* **YOUR GOAL**
Within the entries below, find the portion that opens with the line containing "left eye: (416, 248)" and closes with the line containing "right hip: (1074, 934)". Retype that portion exactly and only.

Collection entries

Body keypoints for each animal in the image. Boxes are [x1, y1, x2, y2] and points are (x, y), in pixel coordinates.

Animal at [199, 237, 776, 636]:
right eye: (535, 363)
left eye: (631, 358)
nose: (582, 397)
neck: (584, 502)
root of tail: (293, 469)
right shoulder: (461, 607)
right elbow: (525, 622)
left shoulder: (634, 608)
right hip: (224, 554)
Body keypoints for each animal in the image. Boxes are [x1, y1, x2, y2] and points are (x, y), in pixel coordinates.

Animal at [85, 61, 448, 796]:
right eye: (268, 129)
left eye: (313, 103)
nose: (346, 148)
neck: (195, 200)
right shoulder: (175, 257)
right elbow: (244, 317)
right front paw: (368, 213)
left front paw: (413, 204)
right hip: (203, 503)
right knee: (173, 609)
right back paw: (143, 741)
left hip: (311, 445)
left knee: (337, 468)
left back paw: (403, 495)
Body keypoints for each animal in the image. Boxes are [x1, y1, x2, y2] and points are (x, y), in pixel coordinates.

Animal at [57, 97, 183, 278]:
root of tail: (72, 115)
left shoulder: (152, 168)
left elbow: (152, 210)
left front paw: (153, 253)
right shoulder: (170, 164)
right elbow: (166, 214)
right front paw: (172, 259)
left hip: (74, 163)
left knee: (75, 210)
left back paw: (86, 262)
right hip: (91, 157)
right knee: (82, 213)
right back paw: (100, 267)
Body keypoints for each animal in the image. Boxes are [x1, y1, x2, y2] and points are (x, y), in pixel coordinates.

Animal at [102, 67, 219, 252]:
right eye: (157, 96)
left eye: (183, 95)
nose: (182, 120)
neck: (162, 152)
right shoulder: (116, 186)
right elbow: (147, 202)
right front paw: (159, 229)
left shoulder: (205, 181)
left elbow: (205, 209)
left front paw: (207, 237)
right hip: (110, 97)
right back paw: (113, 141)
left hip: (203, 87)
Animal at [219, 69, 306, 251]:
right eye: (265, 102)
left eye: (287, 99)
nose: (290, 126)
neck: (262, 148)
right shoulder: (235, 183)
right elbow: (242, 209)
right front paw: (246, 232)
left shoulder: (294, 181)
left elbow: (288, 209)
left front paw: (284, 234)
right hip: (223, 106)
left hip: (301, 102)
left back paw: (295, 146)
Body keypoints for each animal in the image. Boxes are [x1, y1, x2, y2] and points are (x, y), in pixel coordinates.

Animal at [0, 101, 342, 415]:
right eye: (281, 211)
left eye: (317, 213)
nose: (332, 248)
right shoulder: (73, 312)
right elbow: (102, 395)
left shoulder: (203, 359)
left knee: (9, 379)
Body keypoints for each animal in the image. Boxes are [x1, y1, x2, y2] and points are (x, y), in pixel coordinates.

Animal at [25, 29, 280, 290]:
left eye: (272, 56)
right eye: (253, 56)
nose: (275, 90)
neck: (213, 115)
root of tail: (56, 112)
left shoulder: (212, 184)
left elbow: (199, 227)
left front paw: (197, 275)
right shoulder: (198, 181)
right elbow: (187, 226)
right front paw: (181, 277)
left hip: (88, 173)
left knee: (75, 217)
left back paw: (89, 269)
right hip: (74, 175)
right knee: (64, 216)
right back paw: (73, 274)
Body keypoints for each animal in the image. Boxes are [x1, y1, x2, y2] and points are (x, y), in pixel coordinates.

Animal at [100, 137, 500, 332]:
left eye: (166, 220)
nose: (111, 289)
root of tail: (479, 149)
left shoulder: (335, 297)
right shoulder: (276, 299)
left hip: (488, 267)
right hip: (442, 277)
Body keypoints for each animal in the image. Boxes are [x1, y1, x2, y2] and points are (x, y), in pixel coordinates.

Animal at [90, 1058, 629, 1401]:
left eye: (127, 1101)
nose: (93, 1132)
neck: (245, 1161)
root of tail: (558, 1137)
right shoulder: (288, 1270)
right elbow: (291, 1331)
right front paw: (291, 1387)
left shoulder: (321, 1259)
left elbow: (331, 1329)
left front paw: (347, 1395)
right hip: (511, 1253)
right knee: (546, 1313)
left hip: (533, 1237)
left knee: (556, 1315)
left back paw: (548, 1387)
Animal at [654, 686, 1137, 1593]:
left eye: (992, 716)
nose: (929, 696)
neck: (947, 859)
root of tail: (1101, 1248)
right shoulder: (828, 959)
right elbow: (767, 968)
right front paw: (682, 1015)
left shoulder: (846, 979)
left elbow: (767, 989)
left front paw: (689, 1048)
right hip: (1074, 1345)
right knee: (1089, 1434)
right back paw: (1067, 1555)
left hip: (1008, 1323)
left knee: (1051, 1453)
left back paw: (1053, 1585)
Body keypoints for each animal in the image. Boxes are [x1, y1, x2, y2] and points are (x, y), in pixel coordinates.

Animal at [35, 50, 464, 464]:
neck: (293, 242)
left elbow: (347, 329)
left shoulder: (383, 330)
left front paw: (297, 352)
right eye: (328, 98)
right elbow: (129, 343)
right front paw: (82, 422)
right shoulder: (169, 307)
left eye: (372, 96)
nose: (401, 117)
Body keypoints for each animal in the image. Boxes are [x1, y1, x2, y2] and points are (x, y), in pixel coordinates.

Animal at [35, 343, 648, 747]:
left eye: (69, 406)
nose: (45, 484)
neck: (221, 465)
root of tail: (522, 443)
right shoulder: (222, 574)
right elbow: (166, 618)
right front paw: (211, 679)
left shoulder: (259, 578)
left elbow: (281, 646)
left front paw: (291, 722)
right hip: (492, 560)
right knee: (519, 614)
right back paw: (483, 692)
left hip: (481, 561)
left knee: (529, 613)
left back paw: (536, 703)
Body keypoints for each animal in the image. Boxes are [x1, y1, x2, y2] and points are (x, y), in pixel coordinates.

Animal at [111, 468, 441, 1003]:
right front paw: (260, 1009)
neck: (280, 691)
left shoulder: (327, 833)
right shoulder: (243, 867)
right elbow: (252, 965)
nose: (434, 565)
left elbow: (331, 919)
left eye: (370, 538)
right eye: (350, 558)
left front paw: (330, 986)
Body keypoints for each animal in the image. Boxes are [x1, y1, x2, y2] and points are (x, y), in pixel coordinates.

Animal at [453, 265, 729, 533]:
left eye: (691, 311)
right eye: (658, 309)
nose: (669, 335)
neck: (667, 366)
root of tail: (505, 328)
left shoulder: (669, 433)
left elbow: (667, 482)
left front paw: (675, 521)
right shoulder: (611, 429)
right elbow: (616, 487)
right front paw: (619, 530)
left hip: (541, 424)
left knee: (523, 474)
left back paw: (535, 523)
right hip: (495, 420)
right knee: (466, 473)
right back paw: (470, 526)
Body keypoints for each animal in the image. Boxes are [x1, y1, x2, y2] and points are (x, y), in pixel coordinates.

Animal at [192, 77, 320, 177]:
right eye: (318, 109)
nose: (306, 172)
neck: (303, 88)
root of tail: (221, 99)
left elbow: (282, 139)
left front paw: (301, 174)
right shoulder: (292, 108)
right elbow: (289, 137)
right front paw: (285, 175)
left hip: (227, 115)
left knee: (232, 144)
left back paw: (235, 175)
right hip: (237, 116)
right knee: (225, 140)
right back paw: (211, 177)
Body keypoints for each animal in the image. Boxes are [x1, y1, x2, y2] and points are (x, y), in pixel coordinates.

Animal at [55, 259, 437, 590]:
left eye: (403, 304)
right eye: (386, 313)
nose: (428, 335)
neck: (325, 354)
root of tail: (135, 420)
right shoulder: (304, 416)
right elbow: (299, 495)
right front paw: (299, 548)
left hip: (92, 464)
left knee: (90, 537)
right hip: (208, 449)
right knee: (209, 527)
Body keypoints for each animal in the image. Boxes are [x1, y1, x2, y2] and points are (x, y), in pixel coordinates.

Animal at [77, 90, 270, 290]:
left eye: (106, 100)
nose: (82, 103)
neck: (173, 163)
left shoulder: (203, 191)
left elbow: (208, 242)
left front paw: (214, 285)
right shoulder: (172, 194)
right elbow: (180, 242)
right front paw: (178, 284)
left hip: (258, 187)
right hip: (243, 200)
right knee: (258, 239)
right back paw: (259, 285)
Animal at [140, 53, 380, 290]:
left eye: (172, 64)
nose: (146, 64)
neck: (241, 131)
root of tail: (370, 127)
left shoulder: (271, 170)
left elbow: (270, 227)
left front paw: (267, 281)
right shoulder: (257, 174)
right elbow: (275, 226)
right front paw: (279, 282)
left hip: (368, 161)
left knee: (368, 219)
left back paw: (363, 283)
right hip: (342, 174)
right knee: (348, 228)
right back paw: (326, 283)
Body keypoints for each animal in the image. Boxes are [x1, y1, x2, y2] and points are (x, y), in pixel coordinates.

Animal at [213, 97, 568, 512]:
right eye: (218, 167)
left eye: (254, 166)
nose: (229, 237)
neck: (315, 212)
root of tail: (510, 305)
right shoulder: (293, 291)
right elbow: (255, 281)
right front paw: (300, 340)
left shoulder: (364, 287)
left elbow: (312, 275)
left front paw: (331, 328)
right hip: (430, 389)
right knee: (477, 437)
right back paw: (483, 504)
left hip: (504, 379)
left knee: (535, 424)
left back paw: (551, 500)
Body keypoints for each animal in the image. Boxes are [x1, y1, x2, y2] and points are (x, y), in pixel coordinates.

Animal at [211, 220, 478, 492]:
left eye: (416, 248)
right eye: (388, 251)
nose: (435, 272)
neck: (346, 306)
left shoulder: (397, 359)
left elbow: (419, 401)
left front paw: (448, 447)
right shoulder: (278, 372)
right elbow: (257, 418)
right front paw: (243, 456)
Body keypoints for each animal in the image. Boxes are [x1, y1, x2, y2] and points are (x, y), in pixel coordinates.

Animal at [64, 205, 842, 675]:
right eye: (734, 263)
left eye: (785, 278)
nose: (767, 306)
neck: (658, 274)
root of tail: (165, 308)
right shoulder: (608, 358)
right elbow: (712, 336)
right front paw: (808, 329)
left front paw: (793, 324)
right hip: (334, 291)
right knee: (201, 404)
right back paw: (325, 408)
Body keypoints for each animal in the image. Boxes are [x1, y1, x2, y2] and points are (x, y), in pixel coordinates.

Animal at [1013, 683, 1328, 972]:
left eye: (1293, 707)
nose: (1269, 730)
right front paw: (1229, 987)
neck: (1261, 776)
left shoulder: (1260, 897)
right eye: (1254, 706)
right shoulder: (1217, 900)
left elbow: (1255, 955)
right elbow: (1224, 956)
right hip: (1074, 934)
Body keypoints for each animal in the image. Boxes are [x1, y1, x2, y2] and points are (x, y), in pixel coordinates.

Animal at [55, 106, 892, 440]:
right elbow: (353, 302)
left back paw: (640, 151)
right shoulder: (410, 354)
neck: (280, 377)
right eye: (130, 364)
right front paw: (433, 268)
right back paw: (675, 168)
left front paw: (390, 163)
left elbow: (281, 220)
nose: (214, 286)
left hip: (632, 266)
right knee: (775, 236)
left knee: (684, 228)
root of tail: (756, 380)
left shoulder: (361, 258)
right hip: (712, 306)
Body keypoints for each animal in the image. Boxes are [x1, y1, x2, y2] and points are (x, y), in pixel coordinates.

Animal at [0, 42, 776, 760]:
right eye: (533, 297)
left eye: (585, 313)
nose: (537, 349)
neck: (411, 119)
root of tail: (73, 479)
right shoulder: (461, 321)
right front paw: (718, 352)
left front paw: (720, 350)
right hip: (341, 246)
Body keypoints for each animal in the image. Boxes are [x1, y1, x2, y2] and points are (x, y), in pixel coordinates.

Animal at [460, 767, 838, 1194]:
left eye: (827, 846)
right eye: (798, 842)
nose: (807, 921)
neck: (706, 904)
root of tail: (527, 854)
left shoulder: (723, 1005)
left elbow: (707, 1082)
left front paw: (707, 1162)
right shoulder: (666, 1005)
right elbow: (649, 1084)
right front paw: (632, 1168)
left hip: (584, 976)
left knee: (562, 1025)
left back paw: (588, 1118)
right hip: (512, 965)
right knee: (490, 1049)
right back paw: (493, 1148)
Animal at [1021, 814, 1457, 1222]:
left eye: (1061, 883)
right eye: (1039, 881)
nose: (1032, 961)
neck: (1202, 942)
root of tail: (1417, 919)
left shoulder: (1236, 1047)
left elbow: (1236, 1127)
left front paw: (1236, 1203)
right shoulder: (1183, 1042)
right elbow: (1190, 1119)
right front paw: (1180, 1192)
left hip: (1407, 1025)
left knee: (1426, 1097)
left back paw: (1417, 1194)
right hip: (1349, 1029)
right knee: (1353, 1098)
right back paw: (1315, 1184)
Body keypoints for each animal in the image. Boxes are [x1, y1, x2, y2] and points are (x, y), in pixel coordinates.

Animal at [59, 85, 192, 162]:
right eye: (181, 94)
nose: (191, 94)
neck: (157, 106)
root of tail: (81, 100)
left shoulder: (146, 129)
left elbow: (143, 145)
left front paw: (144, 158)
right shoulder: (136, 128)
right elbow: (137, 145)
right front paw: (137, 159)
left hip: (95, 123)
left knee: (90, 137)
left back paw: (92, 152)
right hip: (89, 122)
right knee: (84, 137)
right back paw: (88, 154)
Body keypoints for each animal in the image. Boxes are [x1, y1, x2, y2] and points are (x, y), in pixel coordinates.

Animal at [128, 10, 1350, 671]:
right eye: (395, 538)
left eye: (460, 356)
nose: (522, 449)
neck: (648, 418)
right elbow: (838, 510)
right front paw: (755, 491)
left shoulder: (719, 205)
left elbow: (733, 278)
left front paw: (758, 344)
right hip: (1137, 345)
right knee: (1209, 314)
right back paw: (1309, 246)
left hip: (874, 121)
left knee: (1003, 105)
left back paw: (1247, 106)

* **ANSWER TO THIS PROBLEM**
left eye: (416, 248)
right eye: (388, 251)
nose: (435, 272)
neck: (346, 306)
left shoulder: (397, 359)
left elbow: (419, 401)
left front paw: (448, 447)
right shoulder: (278, 372)
right elbow: (257, 418)
right front paw: (243, 456)
Body keypoints for each animal in the image. Boxes are [x1, y1, x2, y2] and points are (x, y), in pixel coordinates.

Animal at [64, 205, 842, 675]:
right eye: (734, 263)
left eye: (785, 278)
nose: (767, 306)
neck: (658, 274)
root of tail: (165, 308)
right shoulder: (608, 358)
right elbow: (712, 336)
right front paw: (808, 329)
left front paw: (793, 324)
right hip: (334, 291)
right knee: (201, 404)
right back paw: (325, 408)
Body keypoints for each animal in the image. Boxes are [x1, y1, x2, y2] and points are (x, y), in pixel coordinates.

Animal at [1013, 683, 1328, 972]:
left eye: (1293, 707)
nose: (1269, 730)
right front paw: (1229, 987)
neck: (1261, 776)
left shoulder: (1260, 897)
right eye: (1254, 706)
right shoulder: (1217, 900)
left elbow: (1255, 955)
right elbow: (1224, 956)
right hip: (1074, 934)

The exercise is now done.